* Task to complete: Below are some records. Return exactly the lines from the one containing "Page size: 2001x1125." through the one containing "List each element's", both included, and only those.

* Information provided:
------------------------
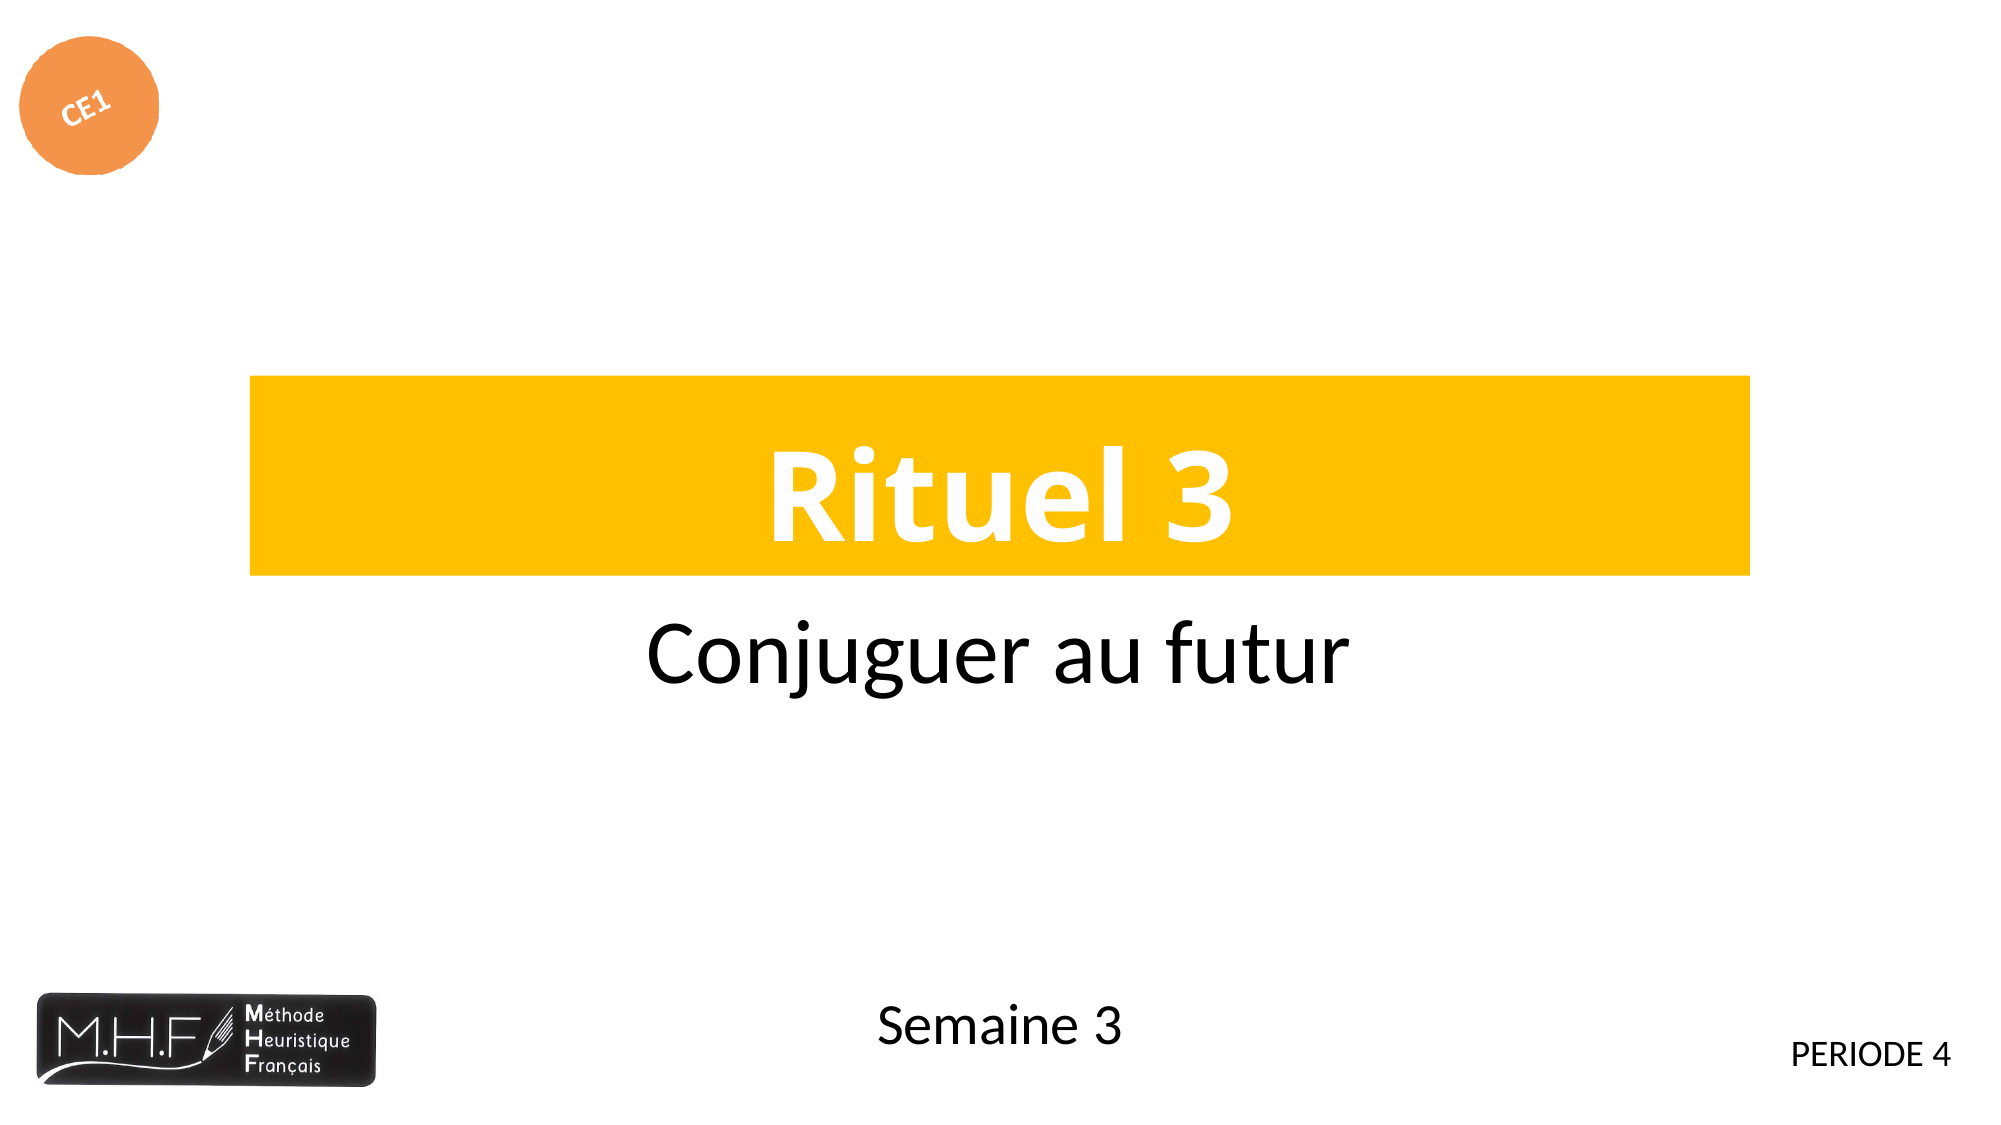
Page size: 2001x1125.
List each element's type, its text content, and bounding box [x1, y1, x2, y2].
------------------------
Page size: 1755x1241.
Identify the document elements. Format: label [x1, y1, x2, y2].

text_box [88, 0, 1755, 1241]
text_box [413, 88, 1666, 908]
------------------------
* Solution for this problem:
Page size: 2001x1125.
List each element's type, its text content, and bounding box [x1, y1, x2, y2].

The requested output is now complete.